Это верно, поставили Житовы стожок на Синельге воза на два, да разве это сено для коровы на зиму?
Она решила замолвить за Петра словечко — как не замолвишь, когда тот глазами тебя ест?
— Давай дак, председатель, не жмись. Не все у нас с одной ногой.
Сказала мягко, необидно, а главное, с умом: любой поймет, почему Петру Житову разрешено.
Нет, глазами завзводил, как будто она первый враг его. А Петр Житов тоже кремешок: раз ты так, то и я так. Ищи себе другого бригадира на коровник, а я отдохну.
— Смотря только где отдохнешь, — припугнул Иван.
Анфиса только руками всплеснула: ну разве можно так разговаривать с человеком?
— Ну, довольна? — заорал на нее Иван, когда Петр Житов ушел от них. Опять мужа на позор выставила? Вот, мол, какая я, мужики, заступница ваша, а то, что мой муж делает, это не моя вина…
Она смолчала, задавила в себе обиду.
2Хозяин с гостем пришли не рано, во втором часу, так что Анфиса все успела сделать: и обед приготовить, и пол подмыть — праздником сияла изба, — и даже над собой малость поколдовать.
Платье надела новое, любимое (муж купил!) — зеленая травка по белому полю, волосы на висках взбила по-городскому и сверх того еще ногу поставила на каблук: наряжаться так наряжаться.
В общем, распустила перья. Подрезов, привыкший видеть ее либо на работе, либо за домашними хлопотами, не сразу нашелся, что и сказать:
— Фу-ты черт! Ты не опять взамуж собралась?
Но Подрезов — бог с ним: посидел, уехал, и все. Муж доволен был.

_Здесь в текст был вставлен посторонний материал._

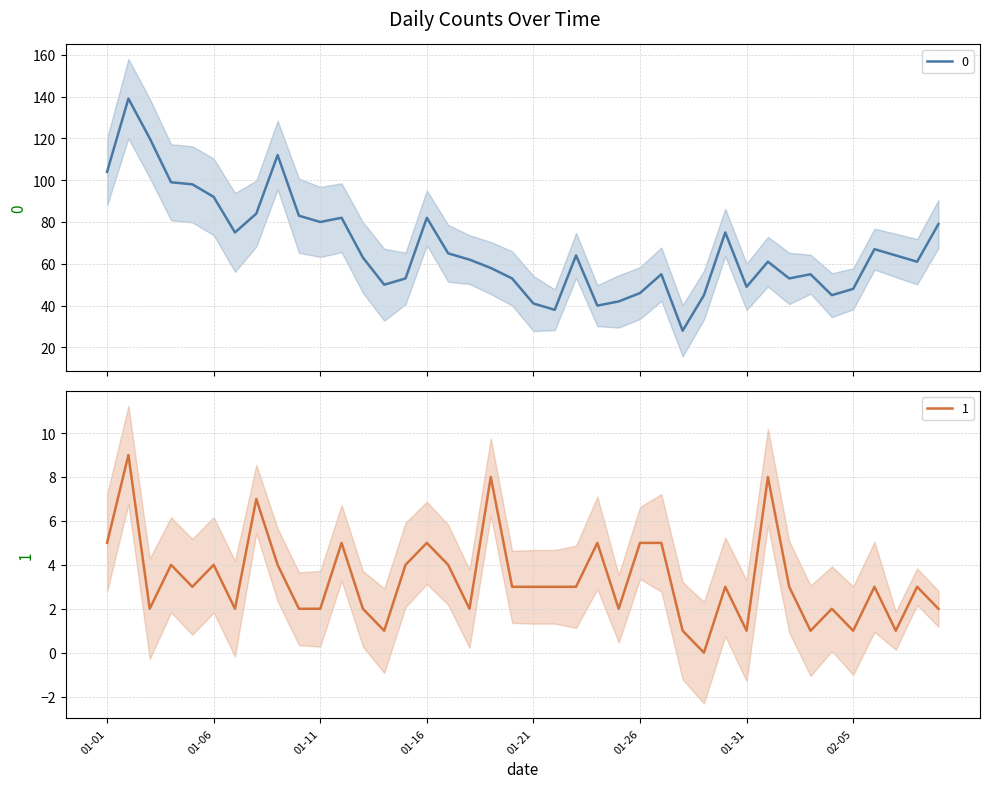

How many data points in 1 are less than 3?

16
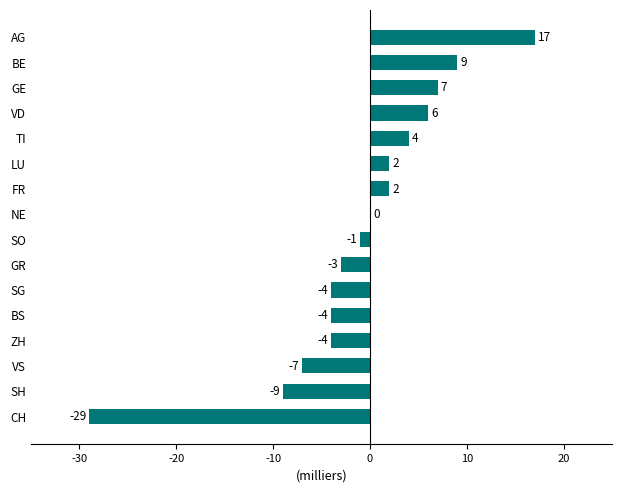

Count the number of data series in this chart.

1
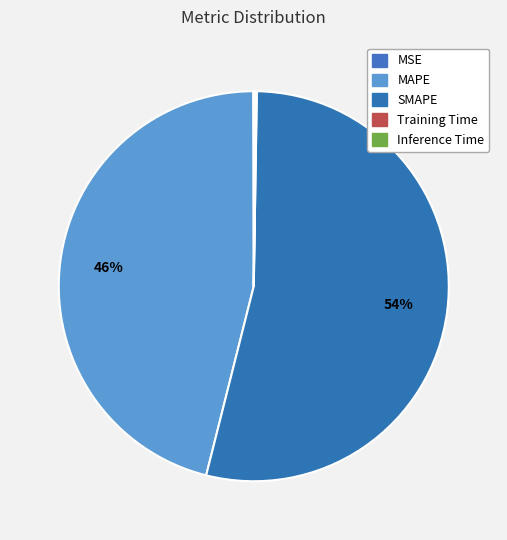

What is the largest slice in the pie chart?

SMAPE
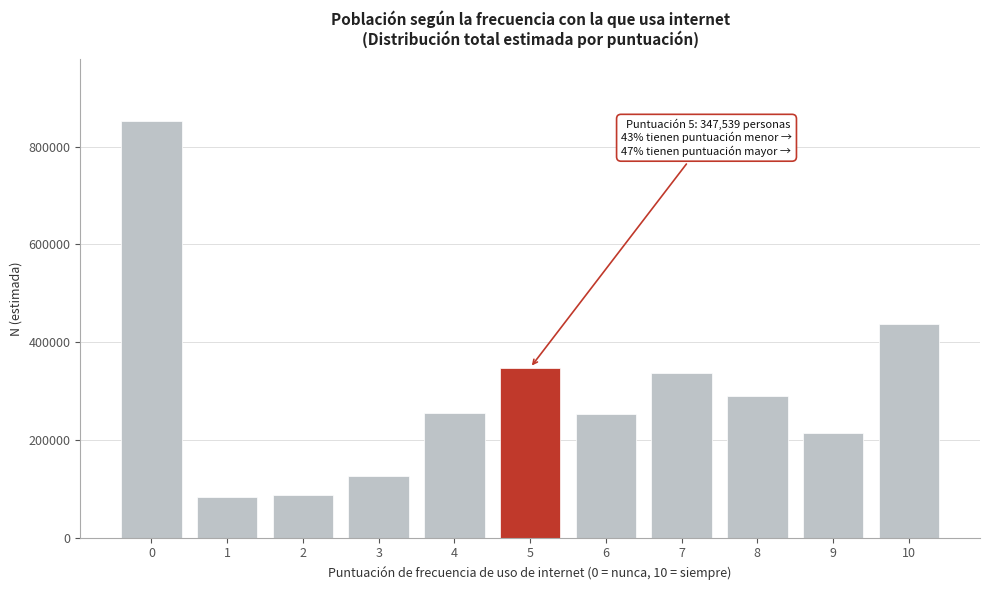

What is the difference between the second highest and second lowest values?

349481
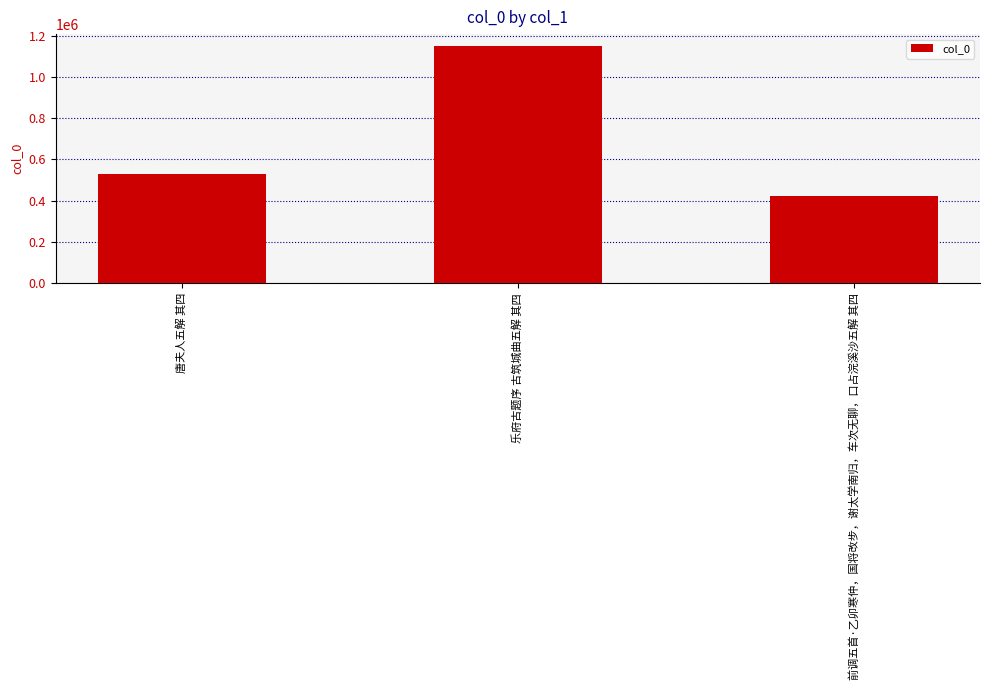

What is the difference between the maximum and minimum values?

725575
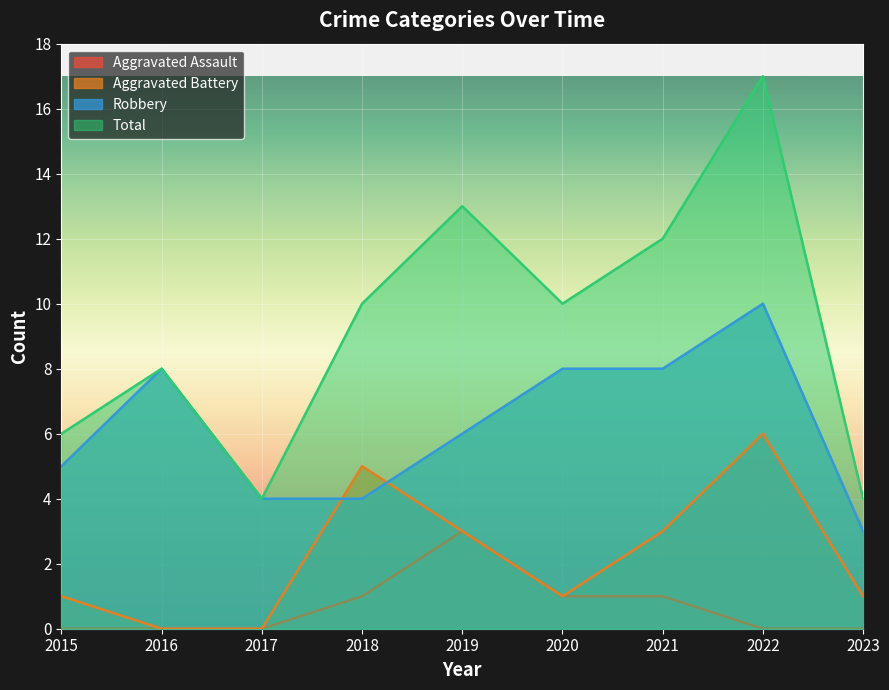

True or false: Aggravated Assault and Robbery intersect in this chart.

False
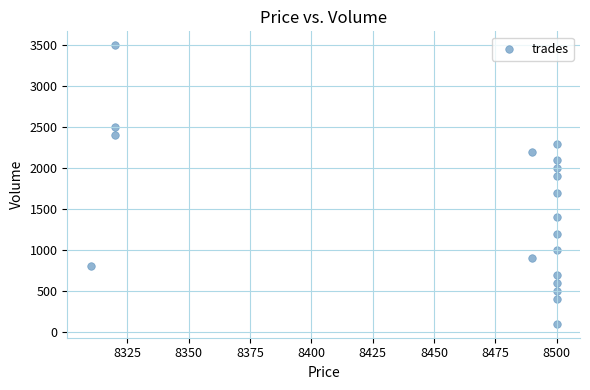

What is the range of Y values (max minus min)?

3400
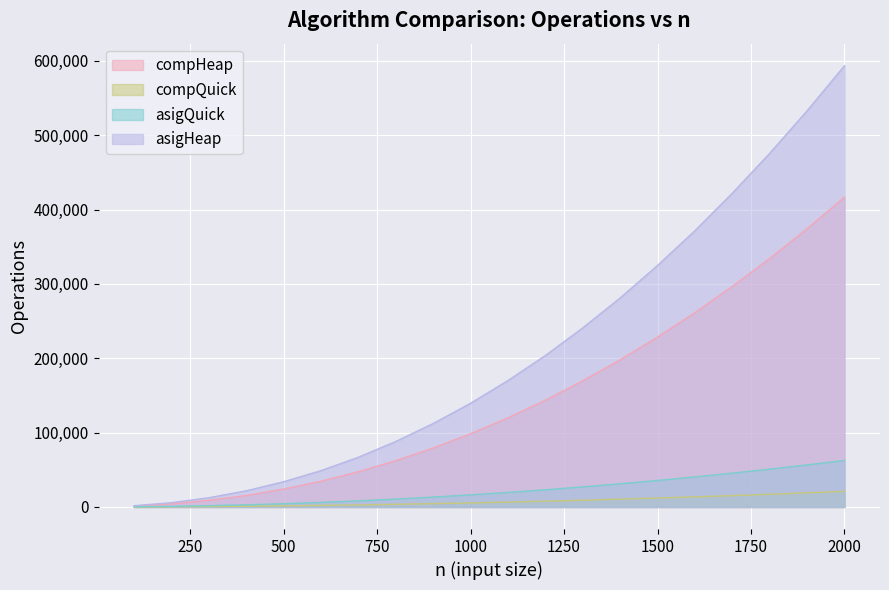

Is the value of asigHeap at 900 greater than the value of asigQuick at 1300?

Yes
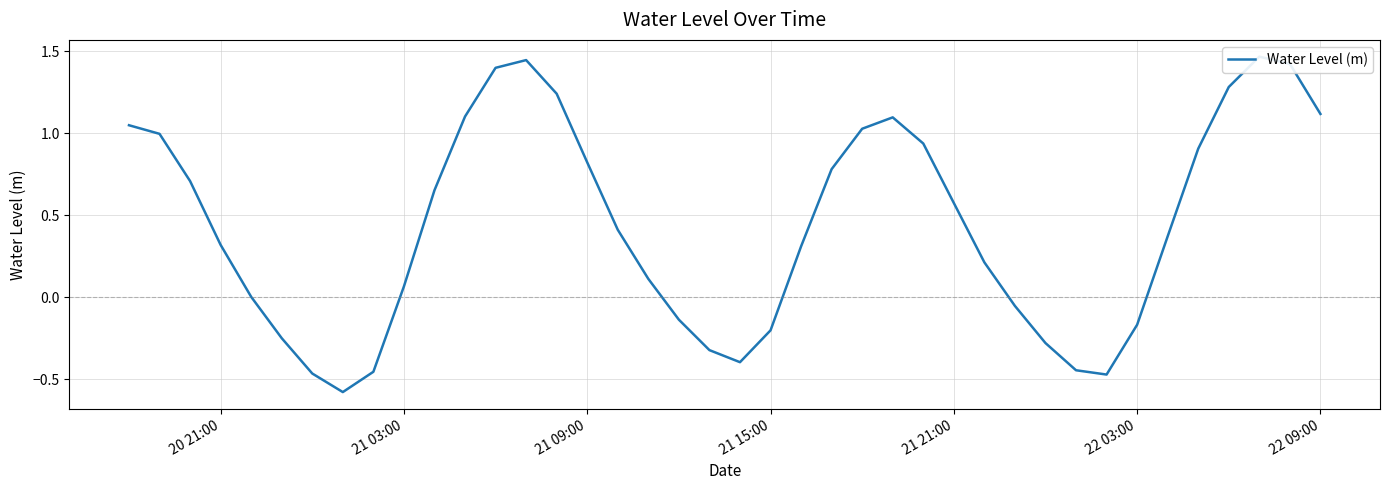

The value at 16 is 0.2. True or false?

False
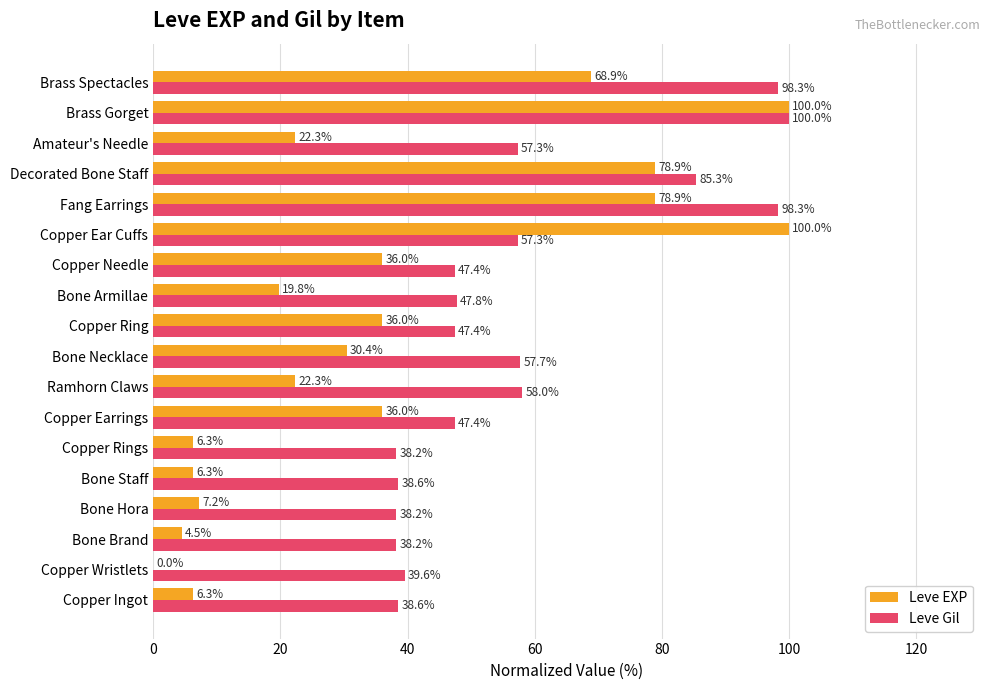

What is the maximum value for Leve EXP?

100.0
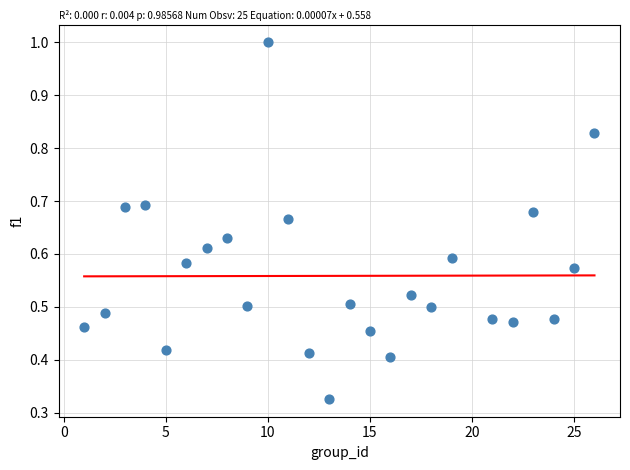

What is the range of X values (max minus min)?

25.0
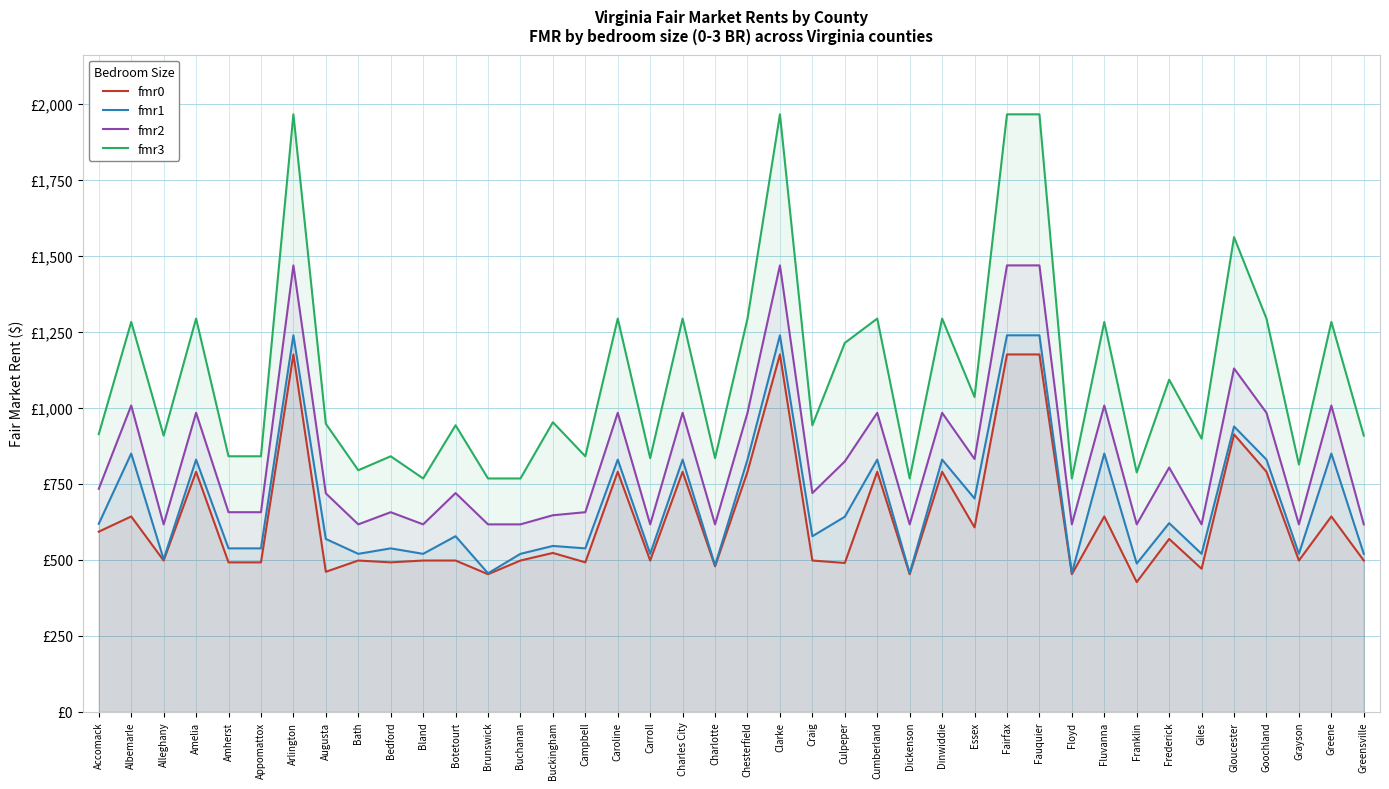

Reading left to right, transcribe all the data shown in this chart.

fmr0: Accomack=593	Albemarle=643	Alleghany=498	Amelia=790	Amherst=492	Appomattox=492	Arlington=1176	Augusta=461	Bath=498	Bedford=492	Bland=498	Botetourt=498	Brunswick=453	Buchanan=498	Buckingham=523	Campbell=492	Caroline=790	Carroll=498	Charles City=790	Charlotte=479	Chesterfield=790	Clarke=1176	Craig=498	Culpeper=490	Cumberland=790	Dickenson=453	Dinwiddie=790	Essex=607	Fairfax=1176	Fauquier=1176	Floyd=453	Fluvanna=643	Franklin=427	Frederick=569	Giles=471	Gloucester=913	Goochland=790	Grayson=498	Greene=643	Greensville=498
fmr1: Accomack=619	Albemarle=850	Alleghany=502	Amelia=830	Amherst=538	Appomattox=538	Arlington=1239	Augusta=569	Bath=520	Bedford=538	Bland=520	Botetourt=578	Brunswick=456	Buchanan=520	Buckingham=546	Campbell=538	Caroline=830	Carroll=520	Charles City=830	Charlotte=482	Chesterfield=830	Clarke=1239	Craig=578	Culpeper=642	Cumberland=830	Dickenson=456	Dinwiddie=830	Essex=702	Fairfax=1239	Fauquier=1239	Floyd=456	Fluvanna=850	Franklin=488	Frederick=621	Giles=520	Gloucester=939	Goochland=830	Grayson=520	Greene=850	Greensville=520
fmr2: Accomack=734	Albemarle=1008	Alleghany=617	Amelia=984	Amherst=657	Appomattox=657	Arlington=1469	Augusta=719	Bath=617	Bedford=657	Bland=617	Botetourt=720	Brunswick=617	Buchanan=617	Buckingham=647	Campbell=657	Caroline=984	Carroll=617	Charles City=984	Charlotte=617	Chesterfield=984	Clarke=1469	Craig=720	Culpeper=824	Cumberland=984	Dickenson=617	Dinwiddie=984	Essex=832	Fairfax=1469	Fauquier=1469	Floyd=617	Fluvanna=1008	Franklin=617	Frederick=804	Giles=617	Gloucester=1130	Goochland=984	Grayson=617	Greene=1008	Greensville=617
fmr3: Accomack=914	Albemarle=1283	Alleghany=909	Amelia=1294	Amherst=841	Appomattox=841	Arlington=1966	Augusta=948	Bath=795	Bedford=841	Bland=768	Botetourt=943	Brunswick=768	Buchanan=768	Buckingham=953	Campbell=841	Caroline=1294	Carroll=835	Charles City=1294	Charlotte=835	Chesterfield=1294	Clarke=1966	Craig=943	Culpeper=1214	Cumberland=1294	Dickenson=768	Dinwiddie=1294	Essex=1036	Fairfax=1966	Fauquier=1966	Floyd=768	Fluvanna=1283	Franklin=788	Frederick=1093	Giles=899	Gloucester=1562	Goochland=1294	Grayson=814	Greene=1283	Greensville=909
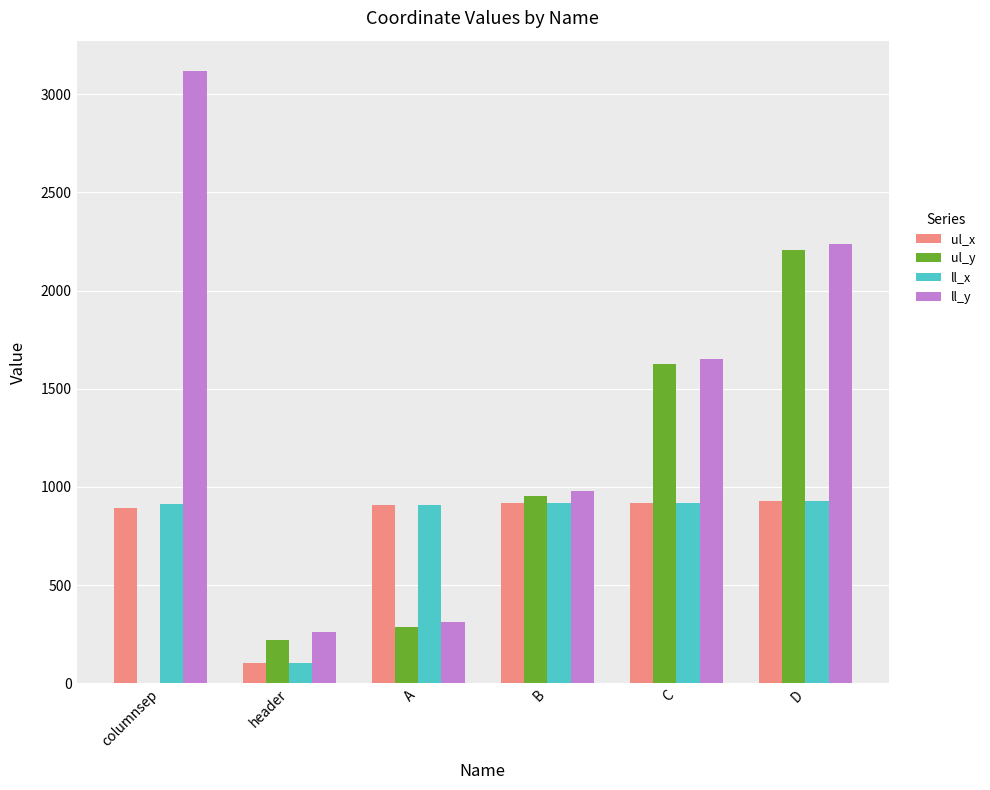

Where is ul_y nearest to the value 1104?

B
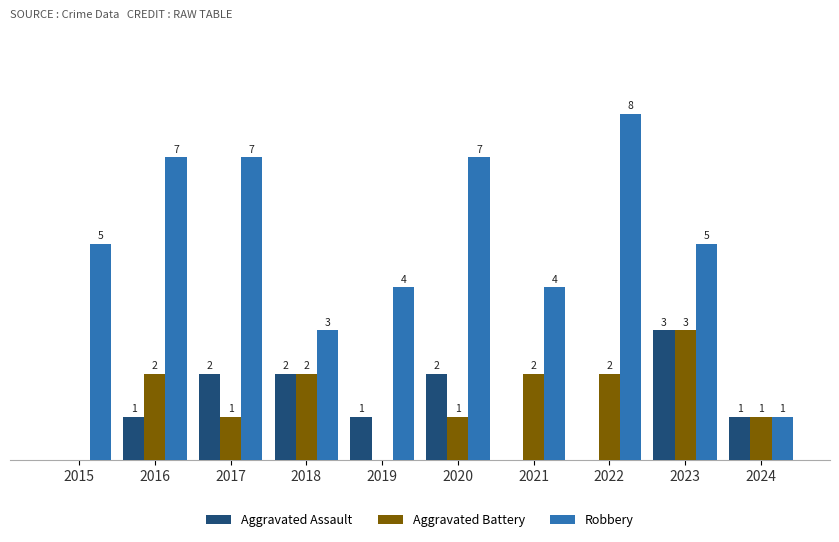

Between 2019 and 2023, which series saw the biggest shift?

Aggravated Battery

Вошел в избу туча тучей — не иначе как Подрезов только что мылил (вот ведь как дружбу-то с таким человеком водить), а тут увидел ее — заулыбался.
Анфиса сразу повеселела, молодкой забегала от печи к столу.
— Ну как, Евдоким Поликарпович, наше хозяйство? — завела разговор, когда сели за стол. — Где побывали, чего повидали?
— Хозяйство у вас незавидное. А знаешь почему?
— Почему?
Она ждала какого-нибудь подвоха — уж больно не по-секретарски заиграли у Подрезова глаза, — но поди угадай, что у него на уме!
А Подрезов шумно, с удовольствием втягивая в себя носом душистый наваристый пар от щей — она только что поставила перед ним большую тарелку, подмигнул, кивая на Ивана:
— А потому что больно часто его мясом кормишь. Не в ту сторону настраиваешь.